‘After Yang’: Technosapiens, family and Asian identity

The promotional poster for the film "After Yang" (2022) is pictured. Courtesy Wikimedia Commons

The line between robot and human is blurred in A24’s most recent project, “After Yang” (2022), and raises the question: What does it mean to be human, and how far is too far for technological advancement? “After Yang” is set in a futuristic America that many viewers would find appealing — everything seems calm, nature is thriving, technology has made people’s lives much easier and there is an overwhelming sense of harmony in the world. Jake (Colin Farrell) and Kyra (Jodie Turner-Smith) are parents in this futuristic society and have an adopted daughter Mika (Malea Emma Tjandrawidjaja) from China. In this world, it is custom for parents of adopted Chinese children to purchase a ‘technosapien,’ an Asian robot programmed with extensive knowledge of Chinese culture and history, to not only serve as an older sibling or caretaker for the adoptee but to also help the child connect with their birth culture.

The film opens with Jake, Kyra, Mika and the technosapien sibling — Yang (Justin H. Min) — taking a family portrait. There is then a shift, and the family is suddenly in their living room competing in a virtual dance competition against other families around the world. This scene results in bright flashes of color as it cuts from one family to another, each battling to stay in sync with one another and be the last ones standing. Jake’s family is soon eliminated, but Yang cannot stop dancing, and Jake soon realizes he is malfunctioning. For the rest of the film, Jake struggles to find a way to save Yang, as Yang was purchased from a secondhand store that no longer exists, and the warranty is not valid. Along the way, Jake discovers Yang’s memories and learns about the life he did not know Yang had, even as Jake becomes self-aware of how distant he has become from his family. 

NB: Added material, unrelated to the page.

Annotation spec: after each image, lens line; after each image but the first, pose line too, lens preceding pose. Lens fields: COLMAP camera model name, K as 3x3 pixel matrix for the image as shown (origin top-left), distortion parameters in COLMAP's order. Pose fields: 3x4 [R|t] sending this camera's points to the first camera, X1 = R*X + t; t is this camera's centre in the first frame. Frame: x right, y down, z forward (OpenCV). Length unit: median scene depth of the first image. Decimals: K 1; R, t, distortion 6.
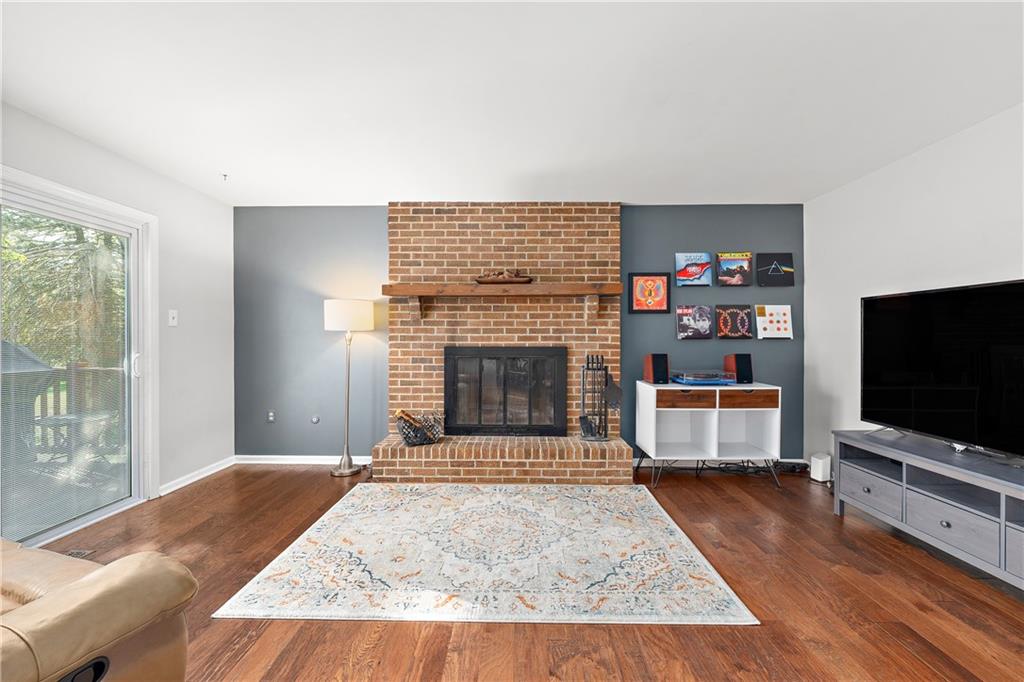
lens RADIAL K [[416.4, 0, 505.1], [0, 416.4, 342.7], [0, 0, 1]] dist [-0.002189, 0.000210]
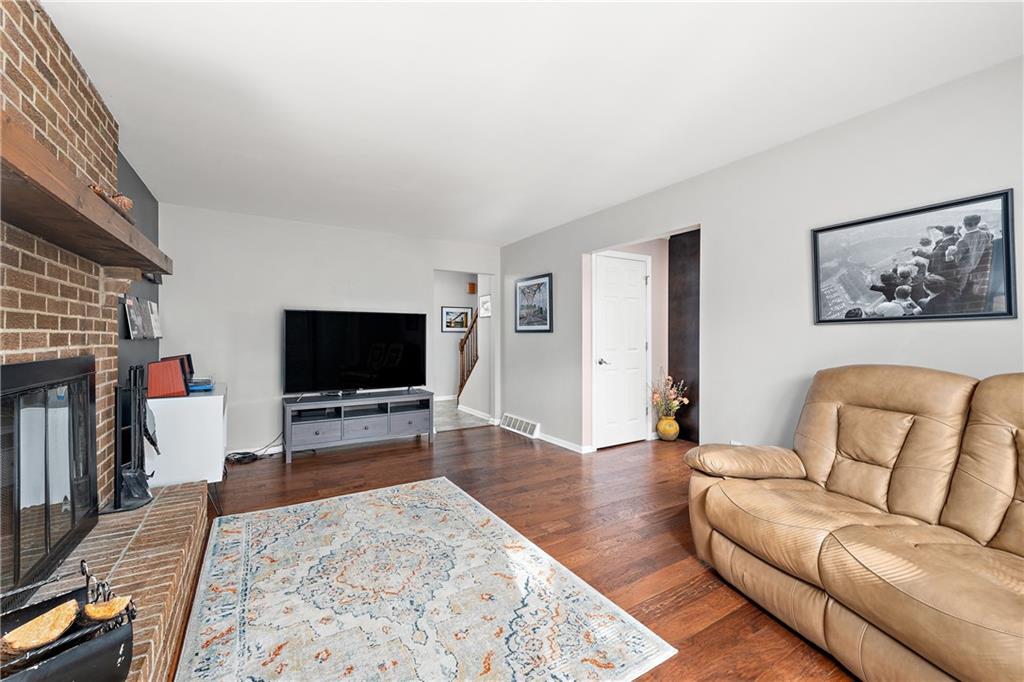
lens RADIAL K [[416.4, 0, 514.6], [0, 416.4, 341.9], [0, 0, 1]] dist [-0.002189, 0.000210]
pose [[-0.546824, -0.012849, 0.837149, -0.593993], [0.011300, 0.999678, 0.022725, -0.015045], [-0.837171, 0.021886, -0.546503, 0.837164]]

In 1 hour and 36 minutes, “After Yang” beautifully tackles complex topics such as the line between human and technology, identity, family and loss. Yang’s relationship to his family members is real, despite him being a technosapien, and that is the purpose of the second half of the film’s display of all his memories. The idea that Yang was able to build a relationship with someone outside of his family unit, as his memories show him frequently with Ada (Haley Lu Richardson), and decide what memories were worth keeping in his storage prove that he had consciousness and may be more humanlike than many previously thought. The whole concept of Yang having his own consciousness and memories makes the characters, and the audience, wonder about the nature of humanity.

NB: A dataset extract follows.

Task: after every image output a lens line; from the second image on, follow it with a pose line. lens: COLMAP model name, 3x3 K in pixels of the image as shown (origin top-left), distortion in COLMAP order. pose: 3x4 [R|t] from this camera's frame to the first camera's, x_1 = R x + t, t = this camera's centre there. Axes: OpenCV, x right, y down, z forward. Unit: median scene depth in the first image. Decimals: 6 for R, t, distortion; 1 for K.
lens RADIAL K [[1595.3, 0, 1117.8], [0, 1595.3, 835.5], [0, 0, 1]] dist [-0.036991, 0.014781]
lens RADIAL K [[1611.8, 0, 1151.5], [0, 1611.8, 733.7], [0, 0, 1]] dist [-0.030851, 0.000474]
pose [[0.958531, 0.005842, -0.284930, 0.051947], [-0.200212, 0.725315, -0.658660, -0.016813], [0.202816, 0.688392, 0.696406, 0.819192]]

Alongside the idea of what it means to be human, Mika and Yang attempt to answer the question: What does it mean to be Asian? Both Mika and Yang struggle with their Asian identity, and their individual struggles emphasize the different ways Asian-Americans struggle with their identity. Yang has all this knowledge of Chinese culture but no actual memories of China or what it means to be Asian, as he is a technosapien who has been programmed this way, and grapples with the differences between his racial and ethnic identity. While Yang’s racial identity is Asian, he lacks an ethnic identity as he has never experienced traditional Chinese culture, and the closest he has ever been to another Chinese person is with Mika. On the other hand, Mika comes to terms with what it means to be adopted and how that influences how ‘Asian’ she feels.

In a remarkable scene between Yang and Mika, he attempts to help her understand her Asian and adopted identity. Tjandrawidjaja’s acting in this scene, and throughout the course of the entire film, is incredible and impressive for someone who was less than 10 years old at the time of filming. Reminiscent of a younger McKenna Grace, Tjandrawidjaja acts with such ease and her energy is captivating, which makes it surprising that this is her first major acting role. 

“After Yang” showcases the complexity of identity and family and tells an important story of not only what it means to be human but what it means to be Asian — a topic that is not often seen in the media. Though the cast of the film is small, each actor is memorable and brings another layer of emotion to it. In addition, A24 sticks to their reputation of creating films that push the boundaries of cinema and are not afraid to make bold artistic choices, which is exciting to watch. While “After Yang” is a science fiction, utopian-like drama, it does not allow the science fiction aspect to distract from the overall story and message. With a diverse cast, original story and mesmerizing scenes, “After Yang” successfully tells an important story of family that also brings representation to groups that are not often seen on screen.


"After Yang" is an original, refreshing tale of family and identity that makes one question what it means to be human and what the future of technology might look like.